--- Information Enclosed Below ---

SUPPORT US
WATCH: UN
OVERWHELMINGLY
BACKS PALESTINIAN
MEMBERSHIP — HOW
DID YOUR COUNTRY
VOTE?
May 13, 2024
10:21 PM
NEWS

--- End of Enclosed Information ---

● **Requirement**:
Word for word, restate each of the records above.

● **Problem solution**:
SUPPORT US
WATCH: UN
OVERWHELMINGLY
BACKS PALESTINIAN
MEMBERSHIP — HOW
DID YOUR COUNTRY
VOTE?
May 13, 2024
10:21 PM
NEWS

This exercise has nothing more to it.